Directions:
Within the records below, reproduce without change the lines from the line that has "irkung von Genehmigungen" through the line that has "Falle der geplanten", and only those.
Data shown START
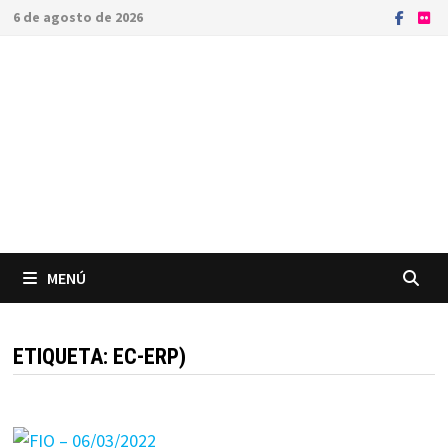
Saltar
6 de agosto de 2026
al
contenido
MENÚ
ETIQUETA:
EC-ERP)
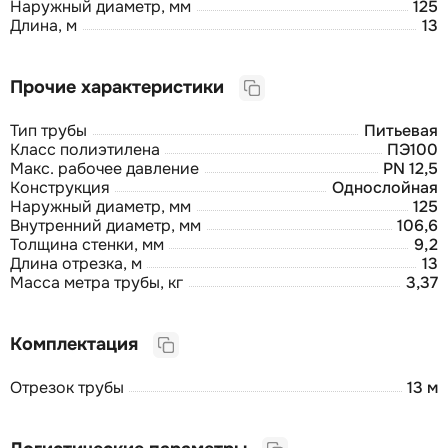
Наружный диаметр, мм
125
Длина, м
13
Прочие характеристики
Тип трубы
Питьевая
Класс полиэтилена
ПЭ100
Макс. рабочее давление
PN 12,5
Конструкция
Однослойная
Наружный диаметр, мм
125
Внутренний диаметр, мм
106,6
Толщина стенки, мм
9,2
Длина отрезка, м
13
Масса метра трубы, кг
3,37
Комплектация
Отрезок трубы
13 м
Data shown END
Data shown START
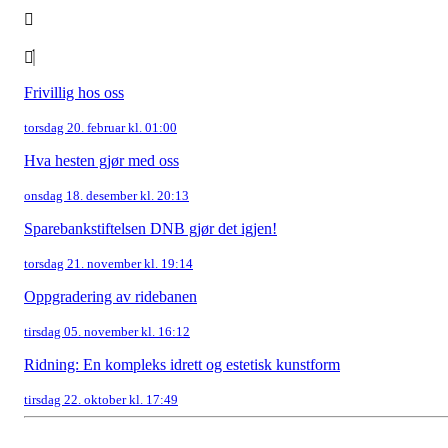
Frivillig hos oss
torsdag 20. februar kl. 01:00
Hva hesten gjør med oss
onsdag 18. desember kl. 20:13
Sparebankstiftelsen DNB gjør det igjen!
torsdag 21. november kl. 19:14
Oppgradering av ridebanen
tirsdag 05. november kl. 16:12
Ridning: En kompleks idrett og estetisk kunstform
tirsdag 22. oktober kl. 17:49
Data shown END
Data shown START
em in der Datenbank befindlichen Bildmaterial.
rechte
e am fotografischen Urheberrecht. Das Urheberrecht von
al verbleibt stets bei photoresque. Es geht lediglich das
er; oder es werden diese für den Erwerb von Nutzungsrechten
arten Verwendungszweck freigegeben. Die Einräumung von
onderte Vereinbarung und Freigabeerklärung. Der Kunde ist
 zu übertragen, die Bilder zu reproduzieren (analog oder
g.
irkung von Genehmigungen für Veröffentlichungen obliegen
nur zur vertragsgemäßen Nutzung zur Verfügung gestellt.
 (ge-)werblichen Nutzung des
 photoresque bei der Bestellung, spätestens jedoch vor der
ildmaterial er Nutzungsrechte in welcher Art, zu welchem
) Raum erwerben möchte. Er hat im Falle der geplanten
Data shown END
Answer for this exercise:
irkung von Genehmigungen für Veröffentlichungen obliegen
nur zur vertragsgemäßen Nutzung zur Verfügung gestellt.
 (ge-)werblichen Nutzung des
 photoresque bei der Bestellung, spätestens jedoch vor der
ildmaterial er Nutzungsrechte in welcher Art, zu welchem
) Raum erwerben möchte. Er hat im Falle der geplanten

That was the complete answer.